#### [Prompt]
Update all the records below by replacing "max minus min" with "highest minus lowest" everywhere, keeping everything else the same. Leave the pictures out of your answer.

BEGIN Input records

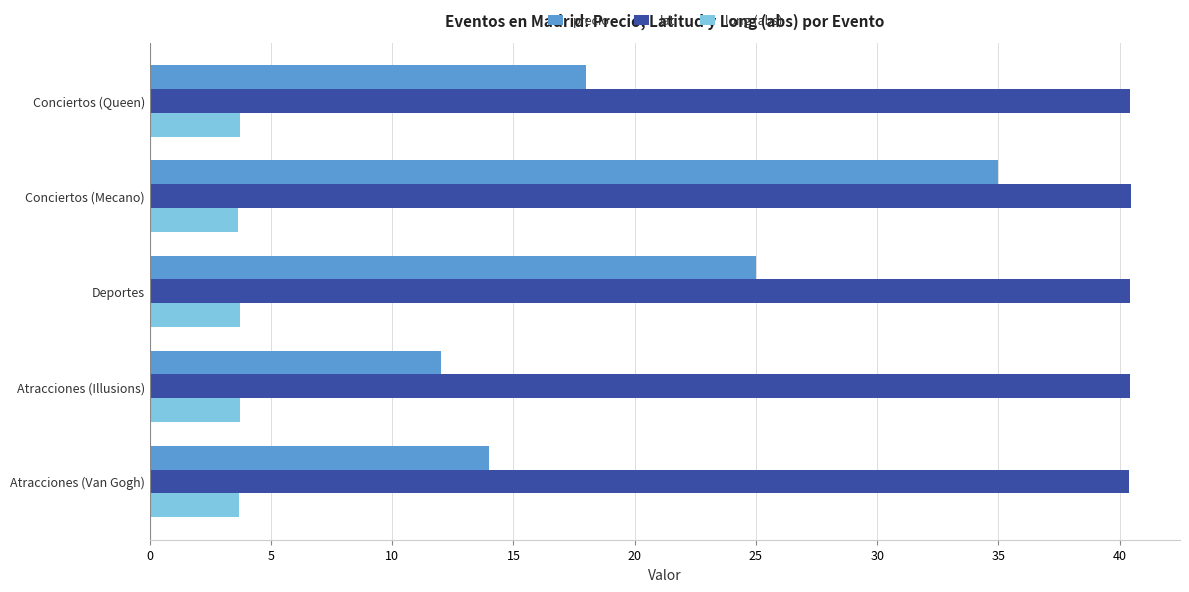

What is the spread (max minus min) of values at Conciertos (Mecano)?

36.8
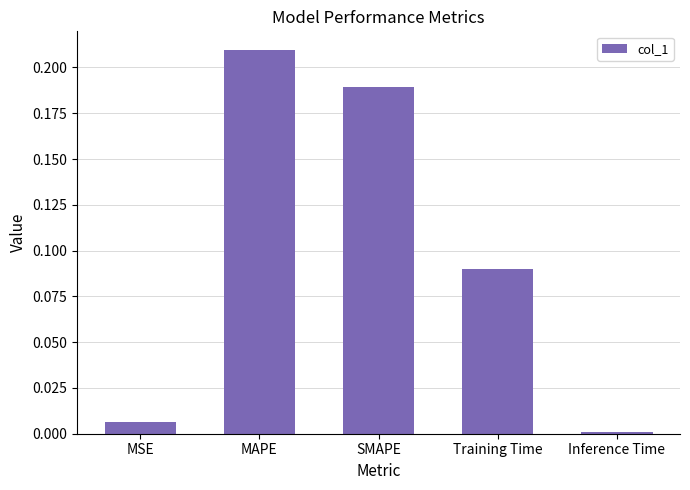

True or false: the data shows 0.0 at MSE.

True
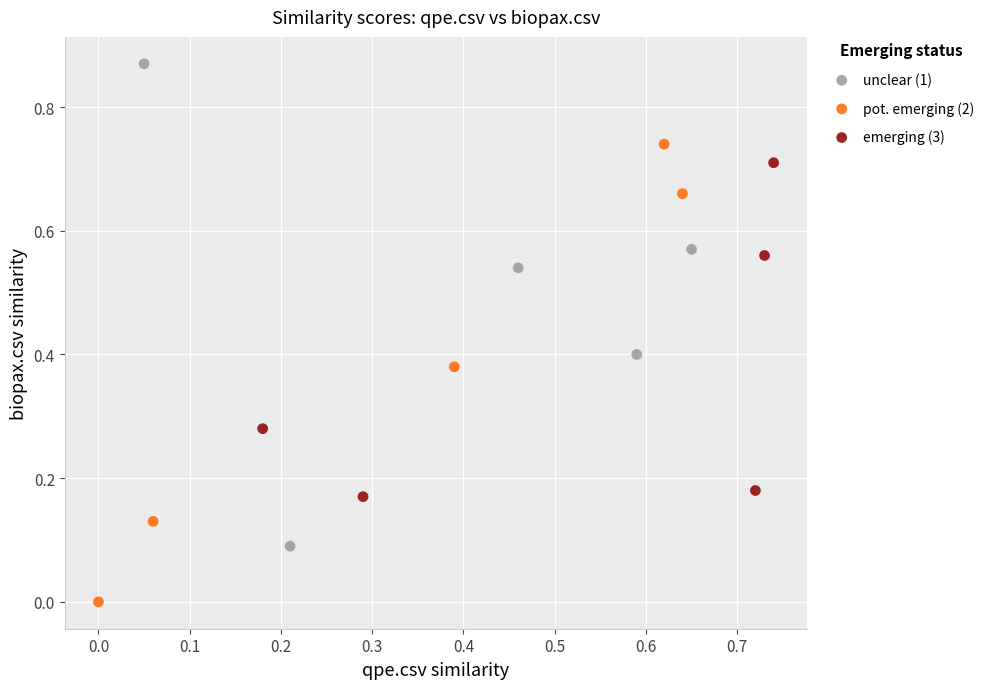

Which series has the largest Y range (max minus min)?

unclear (1)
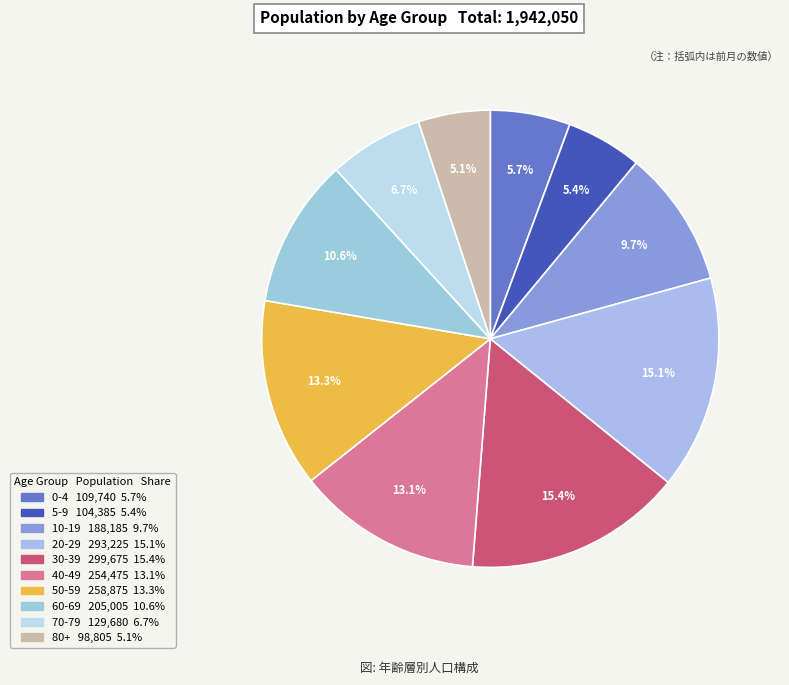

To the nearest percent, what portion does 40-49 represent?

13%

END Input records

#### [Response to the task]
What is the spread (highest minus lowest) of values at Conciertos (Mecano)?

36.8

True or false: the data shows 0.0 at MSE.

True

Which series has the largest Y range (highest minus lowest)?

unclear (1)

To the nearest percent, what portion does 40-49 represent?

13%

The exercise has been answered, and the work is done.